**WHAT TO WORK ON**:
Each line of the data that includes "uuid" must be copied.

**SUPPLIED RECORDS**:

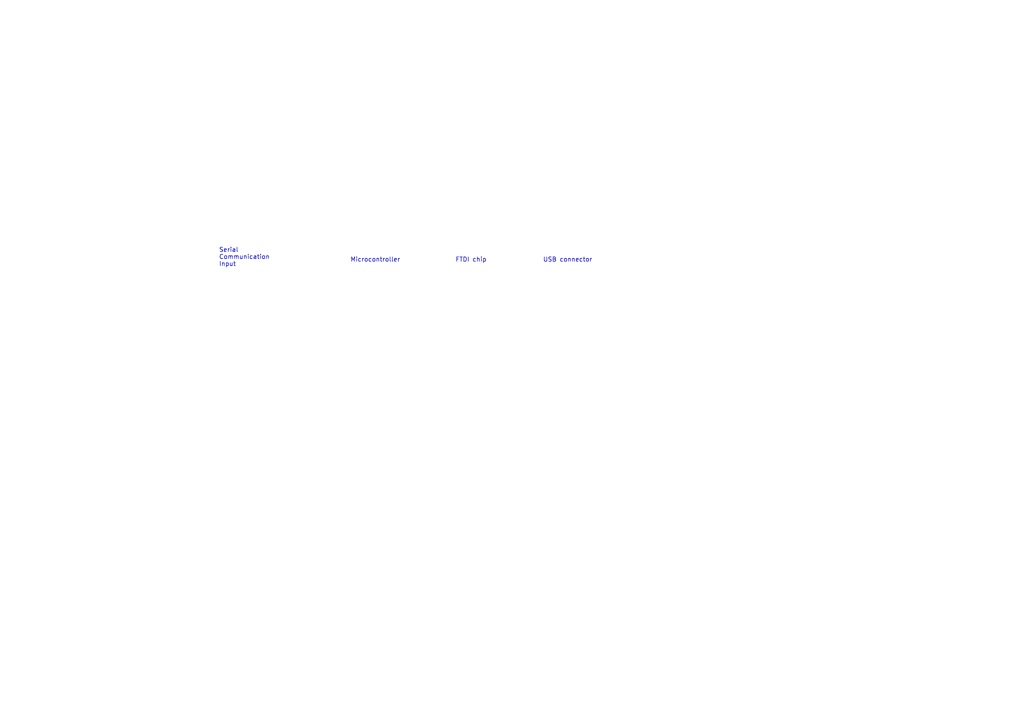
<source format=kicad_sch>
(kicad_sch (version 20211123) (generator eeschema)

  (uuid 9441c925-84dc-46bb-b90f-85a62f709352)

  (paper "A4")

  


  (text "Serial \nCommunication\nInput\n" (at 63.5 77.47 0)
    (effects (font (size 1.27 1.27)) (justify left bottom))
    (uuid 3bcc6db4-e287-46e7-b64c-ae4031234fc9)
  )
  (text "Microcontroller" (at 101.6 76.2 0)
    (effects (font (size 1.27 1.27)) (justify left bottom))
    (uuid 58bcb7be-d6fc-44fe-98cc-4ab651432282)
  )
  (text "USB connector" (at 157.48 76.2 0)
    (effects (font (size 1.27 1.27)) (justify left bottom))
    (uuid b1299430-0d43-44bf-bd6a-eac09d870db6)
  )
  (text "FTDI chip" (at 132.08 76.2 0)
    (effects (font (size 1.27 1.27)) (justify left bottom))
    (uuid c5dbc2f4-347d-4e8b-9dc5-05ae6c8ee4e9)
  )

  (sheet_instances
    (path "/" (page "1"))
  )
)

</source>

**ANSWER TO THE PROBLEM**:
  (uuid 9441c925-84dc-46bb-b90f-85a62f709352)
    (uuid 3bcc6db4-e287-46e7-b64c-ae4031234fc9)
    (uuid 58bcb7be-d6fc-44fe-98cc-4ab651432282)
    (uuid b1299430-0d43-44bf-bd6a-eac09d870db6)
    (uuid c5dbc2f4-347d-4e8b-9dc5-05ae6c8ee4e9)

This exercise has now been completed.